Date of Auction: 5th July 2011

Sold for £3,100

Estimate: £600 - £700

Four: Lieutenant Edward Jeffery, 16th Canadian Infantry (Seaforth Highlanders of Canada), a native Newfoundlander who was mortally wounded on the Western Front on 28 July 1918

1914-15 Star (26095 Pte., 14/Can. Inf.); British War and Victory Medals (Lieut.); together with Canadian Memorial Cross (Lieut.); and memorial plaque (Edward Jeffery); two ‘Canada’ brass shoulder titles; a damaged silver six pence (‘reputedly damaged at the time of his death’); and three original photographs, two showing recipient in uniform and one showing a table with various German ‘trophies’ liberated by the recipient, generally good very fine (5) £600-700

Footnote

The following is extracted from The British Roll of Honour of The Empire’s Heroes:

‘Among the gallant soldiers who came from Newfoundland to fight for their King and Country, and who sealed their devotions with their lives was Lieut. Edward Jeffery, the son of the Rev. Charles Jeffery, Incumbent of the Mission of the Newfoundland Church at St. George’s Bay. He was born at Sandy Point, St. George’s Bay, Newfoundland on 19 October 1895, and educated at Sandy Point School, and later at Bishop Field College, St John’s, Newfoundland. He then for a time studied at St. Augustine’s Missionary College, Canterbury, with a view to taking Holy Orders, and, returning to the New World, at King’s College, Windsor, Nova Scotia, which College gave twelve other students who died for King and Country.

Lieutenant Jeffery was a born teacher and had two successful years at Sandy Point.
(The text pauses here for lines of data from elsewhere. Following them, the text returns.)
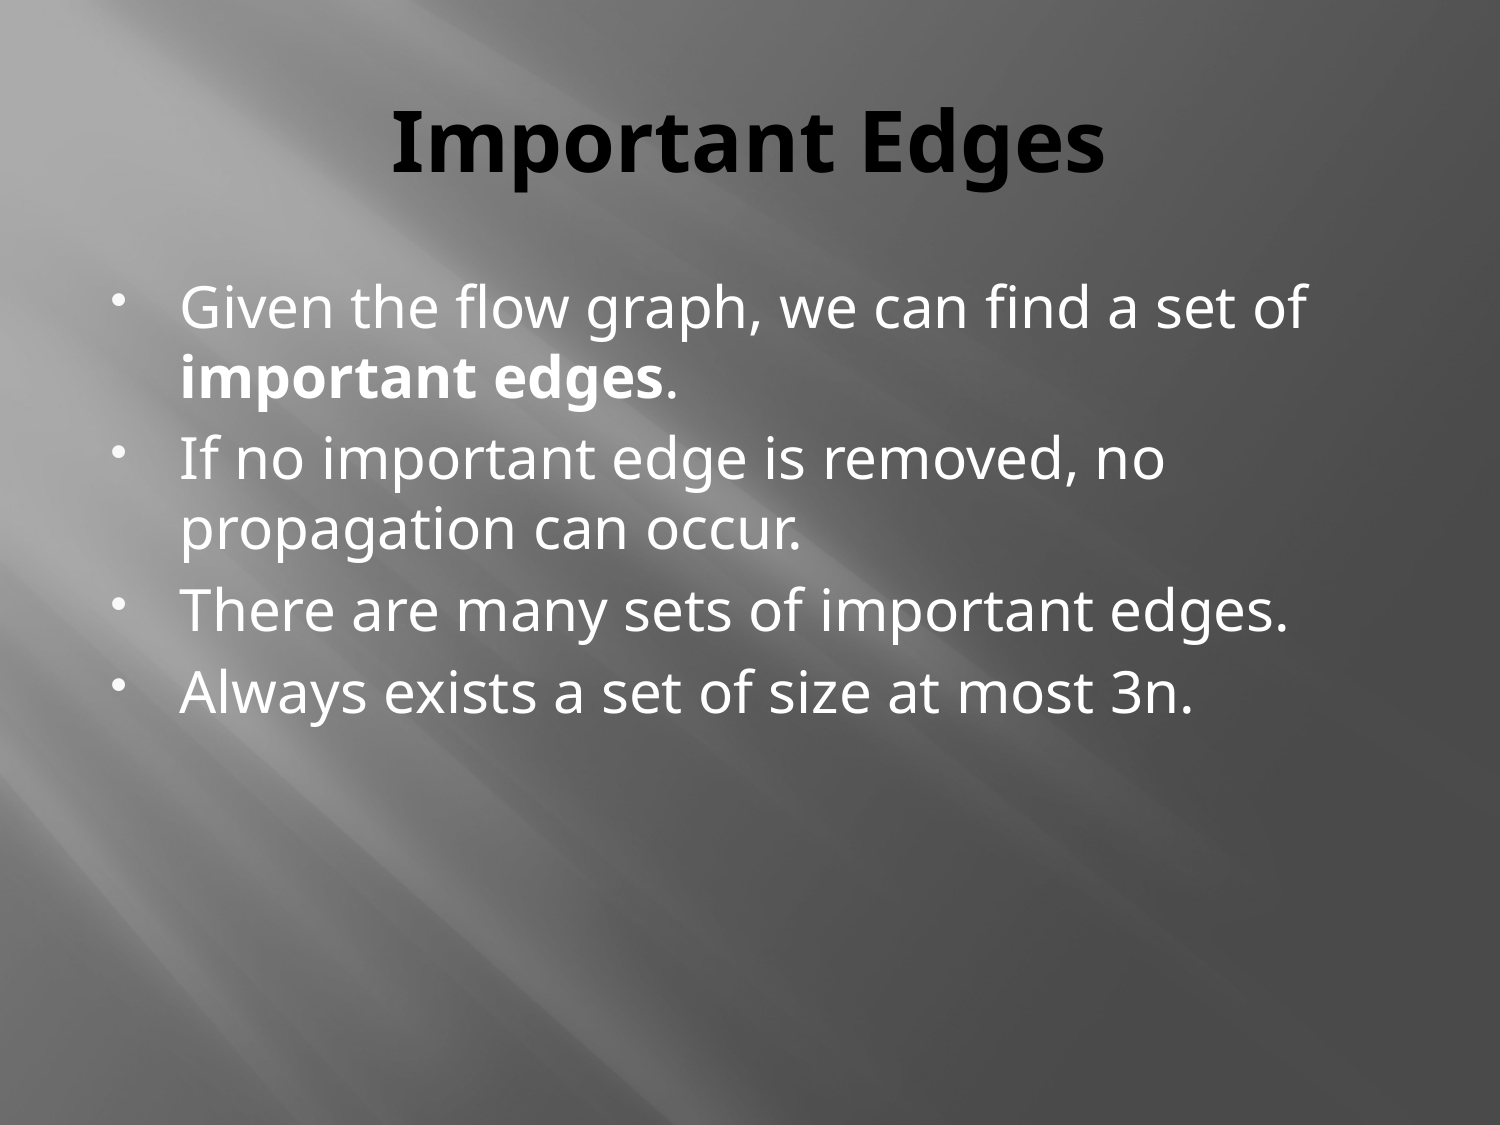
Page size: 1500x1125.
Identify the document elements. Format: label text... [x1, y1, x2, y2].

list Given the flow graph, we can find a set of important edges. If no important edge is removed, no propagation can occur. There are many sets of important edges. Always exists a set of size at most 3n. [75, 262, 1425, 1035]
title Important Edges [75, 45, 1425, 233]
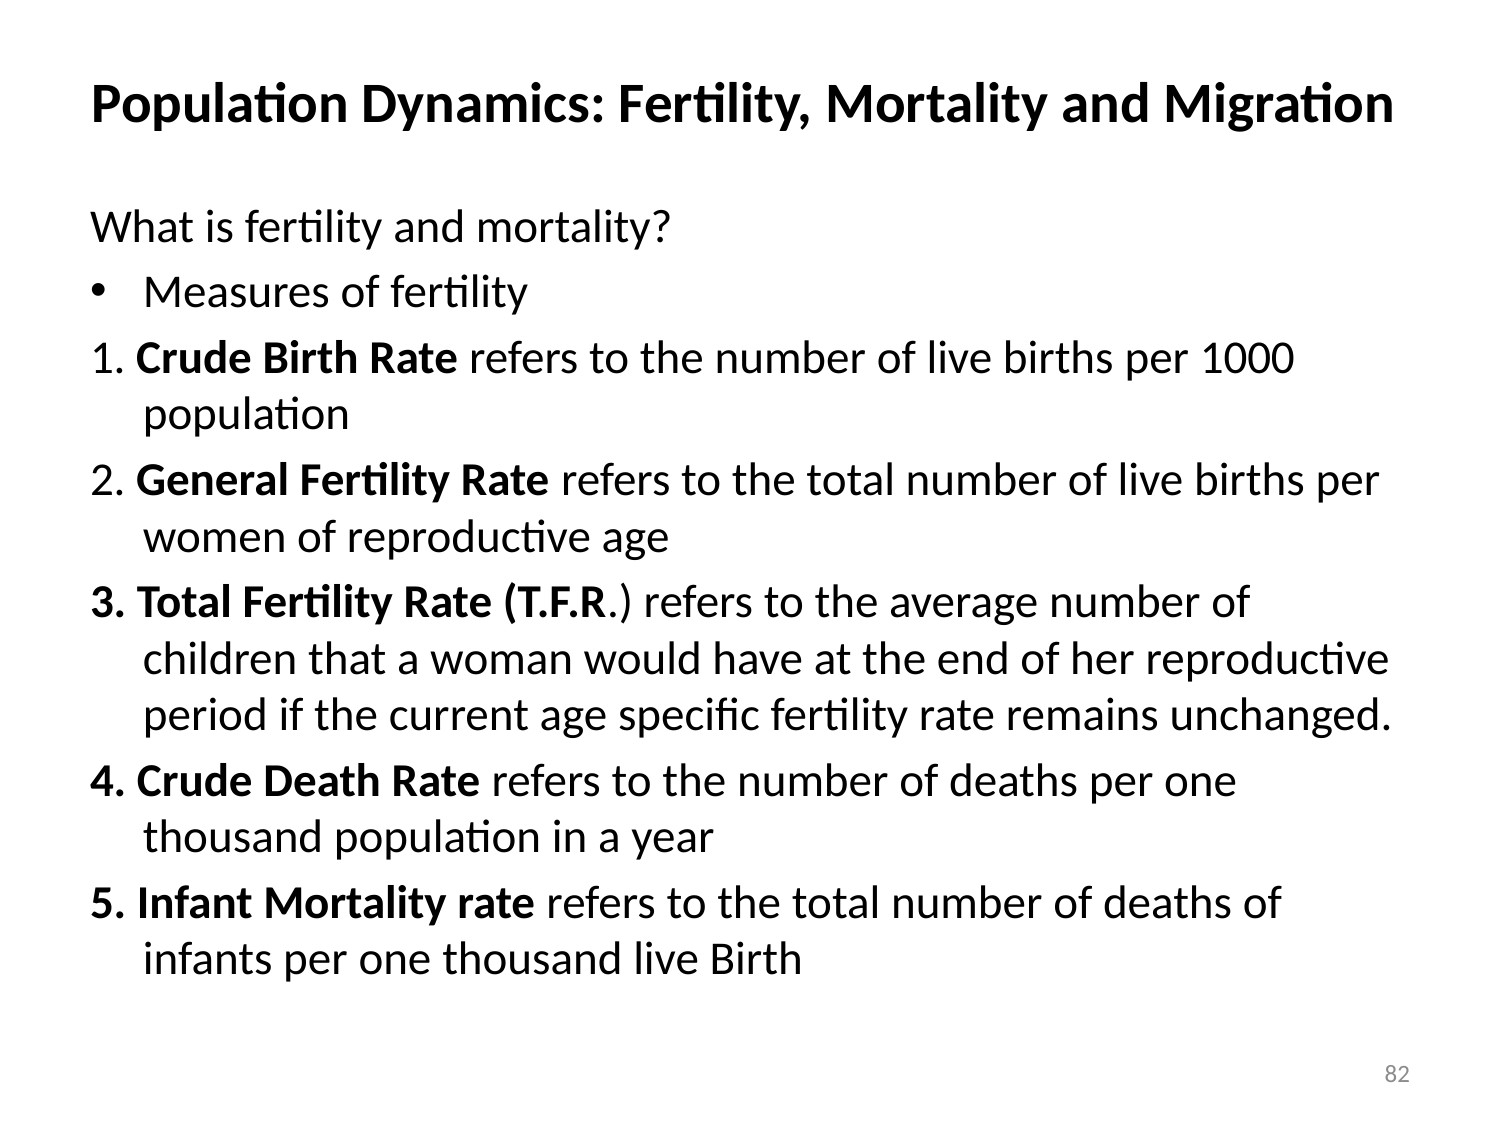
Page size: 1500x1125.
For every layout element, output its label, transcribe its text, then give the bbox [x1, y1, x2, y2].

title Population Dynamics: Fertility, Mortality and Migration [75, 24, 1425, 175]
list What is fertility and mortality? Measures of fertility 1. Crude Birth Rate refers to the number of live births per 1000 population 2. General Fertility Rate refers to the total number of live births per women of reproductive age 3. Total Fertility Rate (T.F.R.) refers to the average number of children that a woman would have at the end of her reproductive period if the current age specific fertility rate remains unchanged. 4. Crude Death Rate refers to the number of deaths per one thousand population in a year 5. Infant Mortality rate refers to the total number of deaths of infants per one thousand live Birth [75, 187, 1425, 1038]
slide_number 82 [1074, 1042, 1425, 1103]
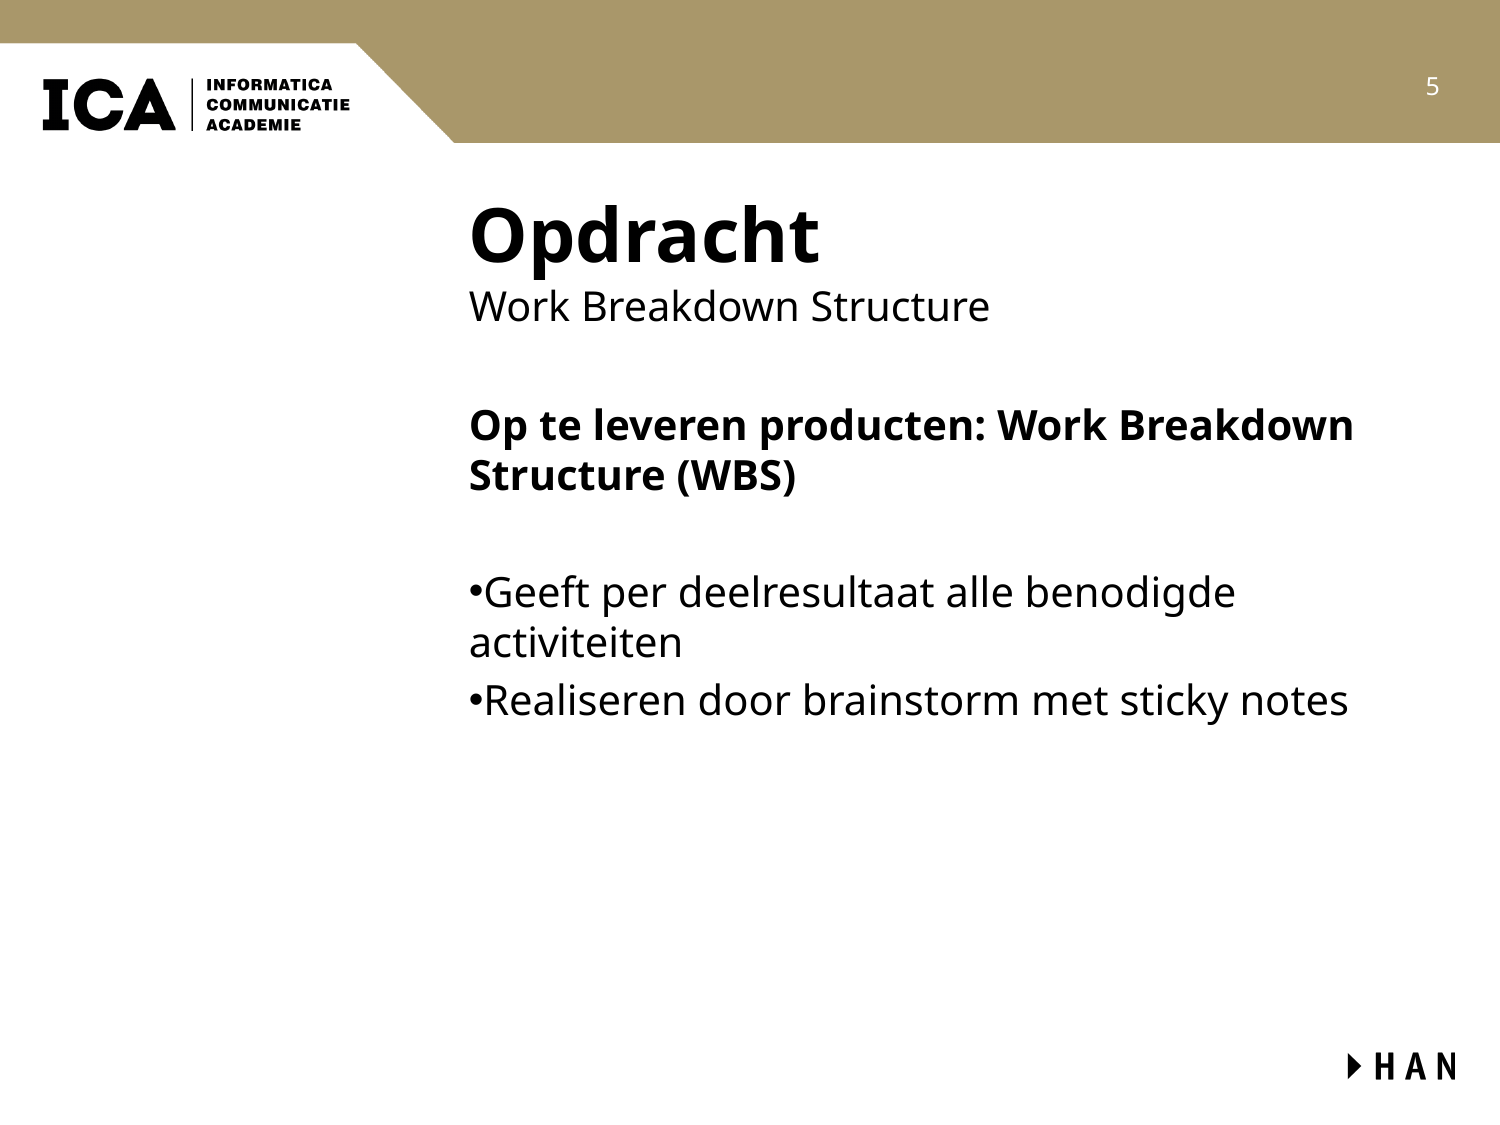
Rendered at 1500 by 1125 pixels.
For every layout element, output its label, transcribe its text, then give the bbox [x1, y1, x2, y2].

list 5 [453, 62, 1455, 123]
title Opdracht [453, 179, 1455, 272]
list Op te leveren producten: Work Breakdown Structure (WBS) Geeft per deelresultaat alle benodigde activiteiten Realiseren door brainstorm met sticky notes [453, 391, 1455, 1040]
list Work Breakdown Structure [453, 272, 1455, 337]
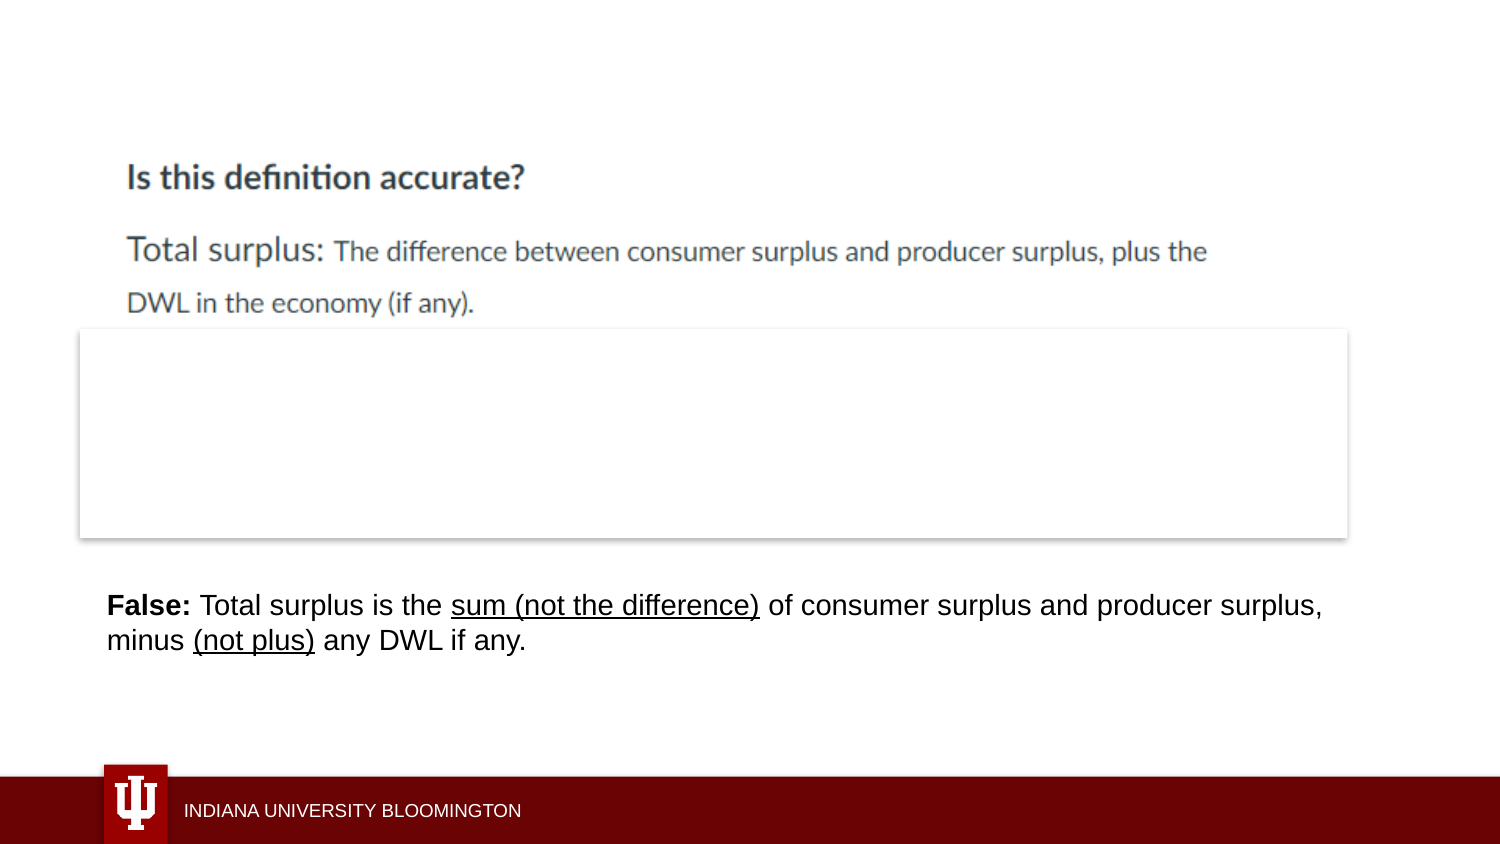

He worked for the Church Lads’ Brigade, Sandy Point and had such a strong influence over his pupils that practically all of them enlisted, and all but one have made the great sacrifice. He was at College when the War broke out, and enlisted at once, going to England in the spring and later to France, after a hard experience on Salisbury Plain.

He saw much active service in the earlier battles and had several trying experiences, being buried by a shell and dug out unharmed, and also hit on another occasion but again unharmed. He was recommended for a commission and again came over to England. Here he married on 14 November 1916, at the Church of St. John Baptist, Shedfield, Hampshire, Miss Joyce Davies of Springdale Curdridge, Botley, Hampshire, by whom he has left a son, Robert, born 9 December 1917 - the day ever memorable by the capture of Jerusalem from the Turks.

On returning to France he was again frequently in action and on 28 July 1918 was fatally wounded, and although everything possible was done for him, succumbed to his wounds in hospital. He had won the affection and respect of all with whom he came in contact, both officers and men, who have, in many instances, borne tribute to his memory.’